Dati di origine
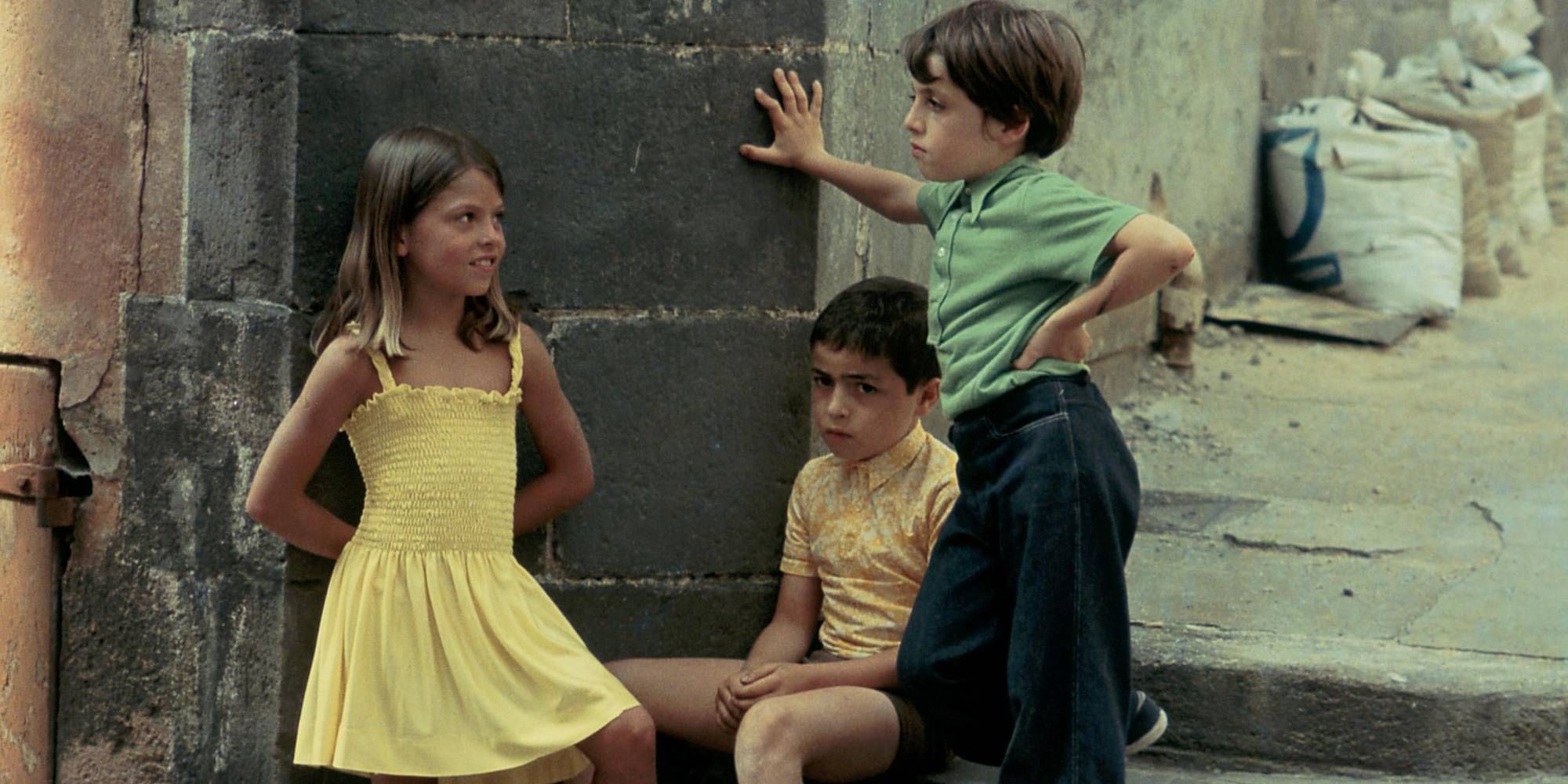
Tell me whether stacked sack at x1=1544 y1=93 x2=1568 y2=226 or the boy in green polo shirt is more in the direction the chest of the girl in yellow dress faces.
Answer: the boy in green polo shirt

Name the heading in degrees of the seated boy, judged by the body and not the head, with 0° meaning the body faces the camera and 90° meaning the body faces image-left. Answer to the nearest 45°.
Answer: approximately 45°

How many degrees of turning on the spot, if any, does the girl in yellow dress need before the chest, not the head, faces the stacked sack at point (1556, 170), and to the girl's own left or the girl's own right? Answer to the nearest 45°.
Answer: approximately 90° to the girl's own left

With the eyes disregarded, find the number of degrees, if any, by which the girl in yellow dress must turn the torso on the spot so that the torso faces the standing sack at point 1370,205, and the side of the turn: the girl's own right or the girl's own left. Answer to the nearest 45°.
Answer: approximately 90° to the girl's own left

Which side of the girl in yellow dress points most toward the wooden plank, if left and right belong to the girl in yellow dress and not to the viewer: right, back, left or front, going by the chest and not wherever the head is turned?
left

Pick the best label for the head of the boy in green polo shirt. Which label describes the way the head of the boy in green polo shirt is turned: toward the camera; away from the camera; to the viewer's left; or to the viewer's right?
to the viewer's left

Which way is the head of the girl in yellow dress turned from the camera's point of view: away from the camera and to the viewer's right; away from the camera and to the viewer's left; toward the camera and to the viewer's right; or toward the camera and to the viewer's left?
toward the camera and to the viewer's right

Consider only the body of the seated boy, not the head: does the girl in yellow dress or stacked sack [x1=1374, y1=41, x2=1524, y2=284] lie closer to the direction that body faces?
the girl in yellow dress
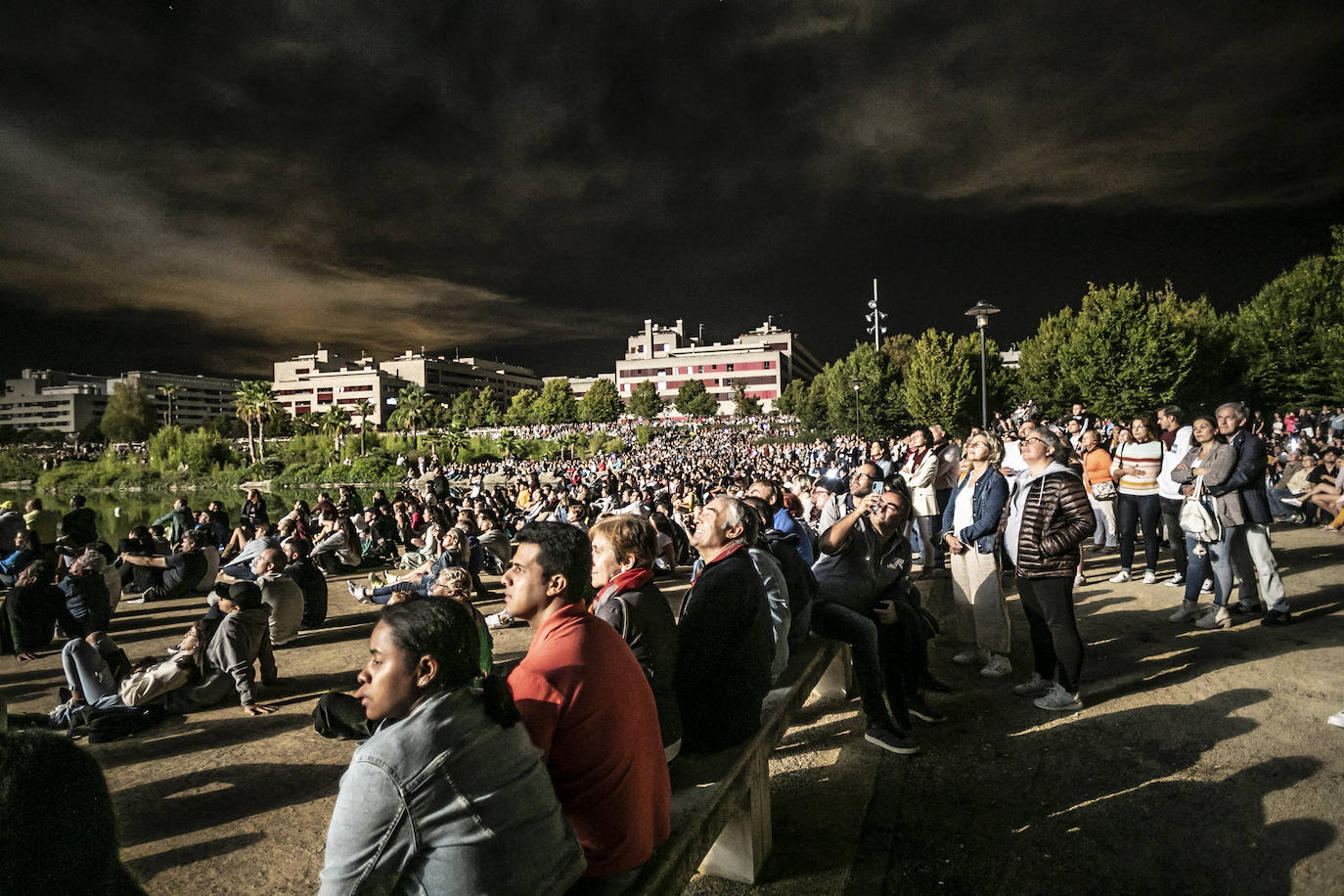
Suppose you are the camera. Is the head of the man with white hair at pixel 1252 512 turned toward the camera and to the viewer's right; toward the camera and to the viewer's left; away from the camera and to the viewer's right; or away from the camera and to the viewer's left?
toward the camera and to the viewer's left

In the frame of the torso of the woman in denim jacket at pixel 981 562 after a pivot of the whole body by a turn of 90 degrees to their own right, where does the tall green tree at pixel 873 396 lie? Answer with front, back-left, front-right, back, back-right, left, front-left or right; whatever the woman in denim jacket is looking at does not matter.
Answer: front-right

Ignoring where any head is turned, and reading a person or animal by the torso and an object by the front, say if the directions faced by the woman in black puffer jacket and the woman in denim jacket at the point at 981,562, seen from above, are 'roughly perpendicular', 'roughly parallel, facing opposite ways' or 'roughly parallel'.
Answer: roughly parallel

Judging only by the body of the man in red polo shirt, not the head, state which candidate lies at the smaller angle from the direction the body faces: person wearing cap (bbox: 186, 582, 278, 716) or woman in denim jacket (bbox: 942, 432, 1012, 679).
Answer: the person wearing cap

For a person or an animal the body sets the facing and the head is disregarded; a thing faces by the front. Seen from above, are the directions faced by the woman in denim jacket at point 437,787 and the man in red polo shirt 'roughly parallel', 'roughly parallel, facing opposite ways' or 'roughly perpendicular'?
roughly parallel

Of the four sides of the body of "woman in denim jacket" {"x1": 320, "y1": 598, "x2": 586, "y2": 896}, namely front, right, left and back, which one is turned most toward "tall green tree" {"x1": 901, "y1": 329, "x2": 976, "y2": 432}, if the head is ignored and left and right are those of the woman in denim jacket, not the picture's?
right

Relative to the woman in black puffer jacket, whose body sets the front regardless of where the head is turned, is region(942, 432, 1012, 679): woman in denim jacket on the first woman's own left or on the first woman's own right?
on the first woman's own right

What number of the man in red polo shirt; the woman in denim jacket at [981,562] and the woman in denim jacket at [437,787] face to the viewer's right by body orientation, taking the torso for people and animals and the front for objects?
0

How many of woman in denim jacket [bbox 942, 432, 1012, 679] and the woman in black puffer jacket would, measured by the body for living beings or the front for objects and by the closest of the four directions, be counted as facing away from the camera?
0

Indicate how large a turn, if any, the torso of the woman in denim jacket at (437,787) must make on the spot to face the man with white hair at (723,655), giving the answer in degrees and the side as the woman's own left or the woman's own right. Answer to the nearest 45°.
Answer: approximately 90° to the woman's own right

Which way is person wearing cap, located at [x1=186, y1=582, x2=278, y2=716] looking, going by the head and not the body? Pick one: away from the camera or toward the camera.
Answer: away from the camera

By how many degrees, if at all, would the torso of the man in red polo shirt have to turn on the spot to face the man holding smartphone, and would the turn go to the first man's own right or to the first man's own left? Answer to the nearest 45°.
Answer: approximately 90° to the first man's own right

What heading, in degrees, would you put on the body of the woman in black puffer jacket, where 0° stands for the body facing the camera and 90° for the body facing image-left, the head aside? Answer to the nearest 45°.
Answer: approximately 45°

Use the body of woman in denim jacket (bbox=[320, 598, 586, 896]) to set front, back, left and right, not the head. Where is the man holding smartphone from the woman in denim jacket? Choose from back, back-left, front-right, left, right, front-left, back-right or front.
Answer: right

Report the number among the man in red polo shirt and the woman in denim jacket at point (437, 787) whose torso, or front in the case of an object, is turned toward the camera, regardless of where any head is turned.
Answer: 0

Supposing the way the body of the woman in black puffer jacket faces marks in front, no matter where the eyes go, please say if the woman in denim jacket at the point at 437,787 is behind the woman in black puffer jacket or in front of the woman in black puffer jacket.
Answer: in front
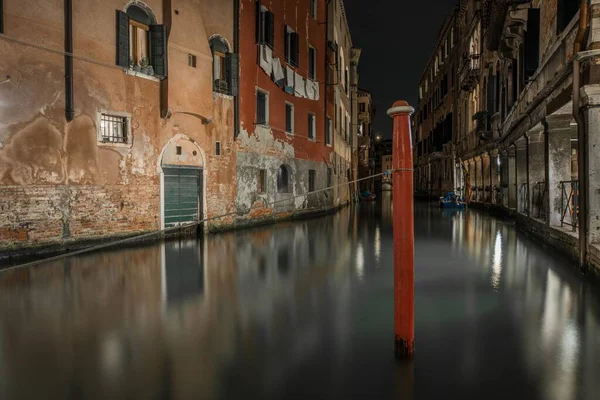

Descrizione del compito
Aggiorni le righe del materiale che vanno da quella contenente "Use the body" fino alla fine del materiale, sostituendo "Choose from" con "Pick from" e lasciando invariato tutto il resto. Riporti soltanto queste righe, senza le immagini.

Area di risposta
Use the body of woman in denim jacket (bbox=[320, 598, 586, 896]) to set front, back, left and right, not the head. Where is the man holding smartphone from the woman in denim jacket? Pick from back, back-left, front-right, left, right, front-left, back-right or front.
Answer: right

Report the number among the man in red polo shirt and the woman in denim jacket at point (437, 787) whose torso, or front in the case of an object, is turned toward the camera, regardless of where any head is turned.
Answer: 0

Supposing the way the body of the woman in black puffer jacket faces marks in front, no matter where the eyes go, please say if the woman in denim jacket at the point at 437,787 is behind the woman in black puffer jacket or in front of the woman in black puffer jacket.
Answer: in front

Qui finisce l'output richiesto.